Blood compatibility comparison for polysulfone membranes modified by grafting block and random zwitterionic copolymers via surface-initiated ATRP

Abstract

For blood-contacting materials, good blood compatibility, especially good anticoagulant property is of great importance. Zwitterionic polymers have been proved to be resistant to nonspecific protein adsorption and platelet adhesion; however, their anticoagulant property is always inadequate. In this study, two kinds of zwitterionic copolymers (sulfobetaine methacrylate and sodium p-styrene sulfonate random copolymer and block copolymer) with sulfonic groups were covalently grafted from polysulfone (PSf) membranes via surface-initiated atom transfer radical polymerization (SI-ATRP) to improve blood compatibility. Field emission scanning electron microscopy (FE-SEM), attenuated total reflectance–Fourier transform infrared spectra (ATR–FTIR), X-ray photoelectron spectroscopy (XPS), and static water contact angle (WCA) were applied to characterize the morphologies, chemical compositions and hydrophilicity of the modified membranes.
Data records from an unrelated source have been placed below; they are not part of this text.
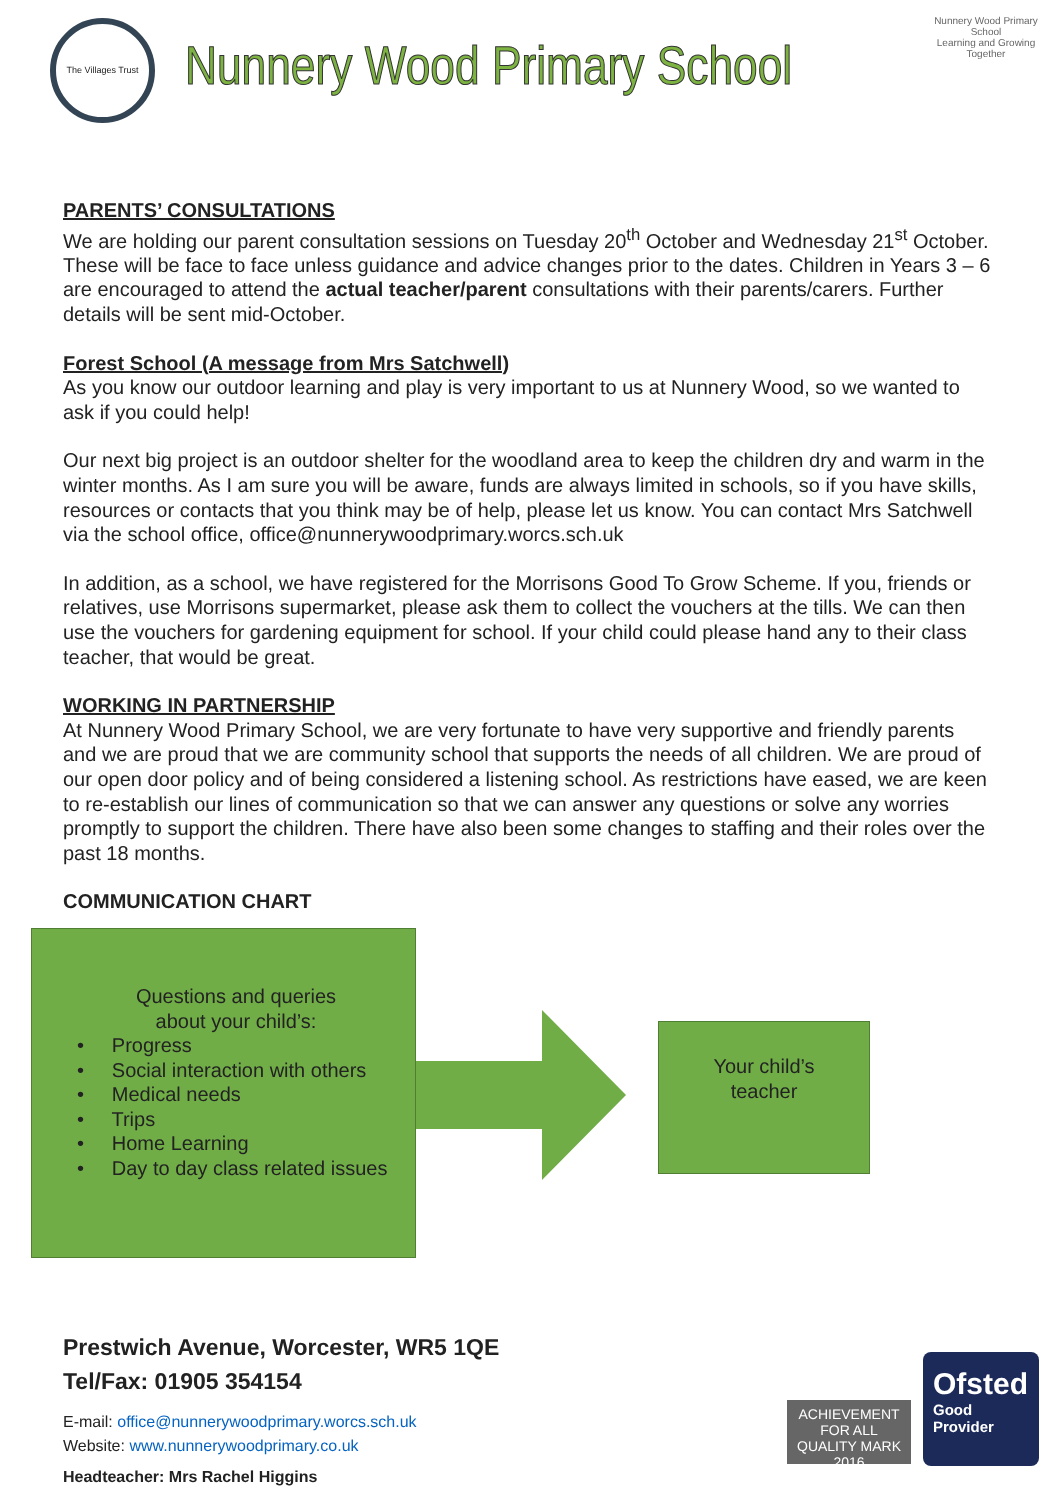The Villages Trust
Nunnery Wood Primary School
Nunnery Wood Primary School
Learning and Growing Together
PARENTS’ CONSULTATIONS
We are holding our parent consultation sessions on Tuesday 20<sup>th</sup> October and Wednesday 21<sup>st</sup> October. These will be face to face unless guidance and advice changes prior to the dates. Children in Years 3 – 6 are encouraged to attend the actual teacher/parent consultations with their parents/carers. Further details will be sent mid-October.
Forest School (A message from Mrs Satchwell)
As you know our outdoor learning and play is very important to us at Nunnery Wood, so we wanted to ask if you could help!
Our next big project is an outdoor shelter for the woodland area to keep the children dry and warm in the winter months. As I am sure you will be aware, funds are always limited in schools, so if you have skills, resources or contacts that you think may be of help, please let us know. You can contact Mrs Satchwell via the school office, office@nunnerywoodprimary.worcs.sch.uk
In addition, as a school, we have registered for the Morrisons Good To Grow Scheme. If you, friends or relatives, use Morrisons supermarket, please ask them to collect the vouchers at the tills. We can then use the vouchers for gardening equipment for school. If your child could please hand any to their class teacher, that would be great.
WORKING IN PARTNERSHIP
At Nunnery Wood Primary School, we are very fortunate to have very supportive and friendly parents and we are proud that we are community school that supports the needs of all children. We are proud of our open door policy and of being considered a listening school. As restrictions have eased, we are keen to re-establish our lines of communication so that we can answer any questions or solve any worries promptly to support the children. There have also been some changes to staffing and their roles over the past 18 months.
COMMUNICATION CHART
Questions and queries
about your child’s:
• Progress
• Social interaction with others
• Medical needs
• Trips
• Home Learning
• Day to day class related issues
Your child’s
teacher
Prestwich Avenue, Worcester, WR5 1QE
Tel/Fax: 01905 354154
E-mail: office@nunnerywoodprimary.worcs.sch.uk
Website: www.nunnerywoodprimary.co.uk
Headteacher: Mrs Rachel Higgins
ACHIEVEMENT FOR ALL
QUALITY MARK 2016
Ofsted
Good
Provider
All the zwitterionic copolymer modified membranes showed improved blood compatibility, especially the anticoagulant property was obviously enhanced compared to the pristine PSf and simple zwitterionic polymer modified membranes. We also found that the random copolymer modified membranes showed better resistance to platelet adhesion than the block copolymer modified membranes. The zwitterionic copolymer modified membranes with integrated antifouling property and blood compatibility provided wide choice for specific applications such as hemodialysis, hemofiltration, and plasma separation.